Однако постепенно скальных образований навстречу попадалось все меньше. Поверхность земли все реже вздыбливалась, зато все чаще изгибалась округлыми склонами предгорий. Дорога вела в сторону Скалистых гор. Здесь местность становилась менее засушливой и однообразной. Шоссе проходило параллельно какой-то речушке, впадавшей скорее всего в Грин-ривер. Склоны невысоких холмов поросли можжевельником, а на берегу речки виднелись только что давшие почки осины. Они ужасно походили на индейских скво, спустившихся к воде на постирушки.
Никаких населенных пунктов на пути путешественников не попадалось; впрочем, таковых не значилось и на карте. Однако на первом же повороте – а вы как Мотели! – словно из-под земли вырос огромный шит с цитатой на архаичном английском, апокалиптически вещавший устами давно умершего ближневосточного пророка. Увиденное заставило Эллен Черри вздрогнуть, а несколько секунд спустя и вообще впасть в исступление.

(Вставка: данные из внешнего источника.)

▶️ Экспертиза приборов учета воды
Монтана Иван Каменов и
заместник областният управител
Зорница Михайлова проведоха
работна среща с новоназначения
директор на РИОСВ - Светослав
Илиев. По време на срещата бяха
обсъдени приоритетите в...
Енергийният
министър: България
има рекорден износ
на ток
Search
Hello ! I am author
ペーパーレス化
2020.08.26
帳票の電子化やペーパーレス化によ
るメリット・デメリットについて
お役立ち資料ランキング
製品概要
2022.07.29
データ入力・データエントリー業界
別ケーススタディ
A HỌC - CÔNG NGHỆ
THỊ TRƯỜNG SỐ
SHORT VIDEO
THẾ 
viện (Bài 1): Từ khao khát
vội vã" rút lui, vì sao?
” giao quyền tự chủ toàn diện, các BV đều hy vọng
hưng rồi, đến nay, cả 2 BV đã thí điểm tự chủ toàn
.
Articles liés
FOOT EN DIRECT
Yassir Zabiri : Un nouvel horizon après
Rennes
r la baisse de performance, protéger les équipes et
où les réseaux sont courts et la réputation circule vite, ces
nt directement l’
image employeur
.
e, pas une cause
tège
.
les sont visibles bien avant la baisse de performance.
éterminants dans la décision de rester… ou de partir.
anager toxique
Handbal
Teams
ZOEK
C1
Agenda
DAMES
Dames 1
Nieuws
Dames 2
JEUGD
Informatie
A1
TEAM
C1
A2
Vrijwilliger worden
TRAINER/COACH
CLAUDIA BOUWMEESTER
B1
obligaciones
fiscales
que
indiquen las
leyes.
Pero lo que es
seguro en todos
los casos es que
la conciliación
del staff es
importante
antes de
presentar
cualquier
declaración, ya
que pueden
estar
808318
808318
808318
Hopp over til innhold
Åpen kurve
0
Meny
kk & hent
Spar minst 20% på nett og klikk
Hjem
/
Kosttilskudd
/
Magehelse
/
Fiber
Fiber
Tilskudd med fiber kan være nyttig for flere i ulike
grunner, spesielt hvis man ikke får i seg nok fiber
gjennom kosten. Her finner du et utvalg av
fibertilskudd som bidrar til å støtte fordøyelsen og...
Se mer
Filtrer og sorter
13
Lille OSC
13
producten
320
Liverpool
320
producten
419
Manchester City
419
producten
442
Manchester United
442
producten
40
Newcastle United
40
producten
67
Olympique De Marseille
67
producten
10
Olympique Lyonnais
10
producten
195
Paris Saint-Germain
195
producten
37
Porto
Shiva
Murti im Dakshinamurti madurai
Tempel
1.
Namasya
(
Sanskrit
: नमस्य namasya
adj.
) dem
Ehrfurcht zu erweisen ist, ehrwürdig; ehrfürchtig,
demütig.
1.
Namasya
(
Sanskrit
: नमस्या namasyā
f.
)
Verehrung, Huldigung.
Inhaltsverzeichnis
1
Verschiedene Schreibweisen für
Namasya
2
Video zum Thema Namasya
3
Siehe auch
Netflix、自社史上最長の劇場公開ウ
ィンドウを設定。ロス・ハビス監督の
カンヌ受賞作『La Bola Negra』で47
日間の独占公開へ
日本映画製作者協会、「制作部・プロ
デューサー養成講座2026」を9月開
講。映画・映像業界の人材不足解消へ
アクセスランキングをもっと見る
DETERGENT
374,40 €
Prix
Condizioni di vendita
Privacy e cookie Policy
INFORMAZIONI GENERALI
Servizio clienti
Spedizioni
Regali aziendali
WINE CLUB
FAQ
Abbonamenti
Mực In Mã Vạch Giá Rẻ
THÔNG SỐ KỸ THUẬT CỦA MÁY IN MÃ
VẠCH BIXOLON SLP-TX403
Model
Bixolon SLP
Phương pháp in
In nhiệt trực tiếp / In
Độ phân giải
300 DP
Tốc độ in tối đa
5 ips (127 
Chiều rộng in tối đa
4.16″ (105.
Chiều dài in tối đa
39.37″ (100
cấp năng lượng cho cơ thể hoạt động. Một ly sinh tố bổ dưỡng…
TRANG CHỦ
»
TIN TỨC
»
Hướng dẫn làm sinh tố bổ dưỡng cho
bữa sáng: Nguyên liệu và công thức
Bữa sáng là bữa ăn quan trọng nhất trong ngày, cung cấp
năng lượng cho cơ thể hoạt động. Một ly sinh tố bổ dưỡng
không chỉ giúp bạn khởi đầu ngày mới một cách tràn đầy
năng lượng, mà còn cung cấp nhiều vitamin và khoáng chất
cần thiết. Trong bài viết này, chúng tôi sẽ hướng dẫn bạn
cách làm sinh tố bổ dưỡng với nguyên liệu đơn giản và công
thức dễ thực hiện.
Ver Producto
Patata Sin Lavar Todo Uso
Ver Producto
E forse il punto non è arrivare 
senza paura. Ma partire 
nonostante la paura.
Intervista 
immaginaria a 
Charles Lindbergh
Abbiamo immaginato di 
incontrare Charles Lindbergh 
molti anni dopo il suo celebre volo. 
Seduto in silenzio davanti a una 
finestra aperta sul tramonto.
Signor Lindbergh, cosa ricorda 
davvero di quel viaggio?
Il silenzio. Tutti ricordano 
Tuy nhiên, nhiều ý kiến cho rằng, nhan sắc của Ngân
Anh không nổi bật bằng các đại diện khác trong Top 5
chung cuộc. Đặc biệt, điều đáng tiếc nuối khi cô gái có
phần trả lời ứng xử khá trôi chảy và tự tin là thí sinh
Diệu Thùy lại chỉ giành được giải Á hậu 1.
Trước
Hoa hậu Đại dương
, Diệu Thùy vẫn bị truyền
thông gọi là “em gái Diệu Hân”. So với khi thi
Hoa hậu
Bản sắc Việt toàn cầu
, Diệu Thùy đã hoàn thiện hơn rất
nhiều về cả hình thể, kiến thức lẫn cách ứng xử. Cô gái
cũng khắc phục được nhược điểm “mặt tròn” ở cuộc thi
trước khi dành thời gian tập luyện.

– Тому, кто уродует этими жуткими щитами такой красивый ландшафт, – сказала она себе, – ничего не стоит испортить воздух в телефонной будке, взорвать динамитом кормушку для птицы-пересмешника, использовать Мону Лизу как мишень для игры в дартс, при помощи экспонометра японского производства сжечь дирижабль «Гинденбург» или назвать первенца Ричардом Милхаусом Никсоном.
Они с Бумером катили в своей индейке дальше, а им навстречу набегали все новые и новые холмы. Придорожное пророчество оказалось бессильно заставить его сбавить скорость и убрать руку с бедра Эллен Чарри. Вдруг ее лицо просветлело.
– Бумер, ты понимаешь, что нам с тобой больше нельзя прелюбодействовать?
– Нельзя?! – недоуменно посмотрел на нее Рэндольф Петуэй-третий.
– Нет, ты меня неправильно понял. Мы с тобой теперь муж и жена. В словаре говорится, что прелюбодеяние – это половой акт между людьми, не состоящими в браке. Отныне мы должны называть это как-нибудь по-другому.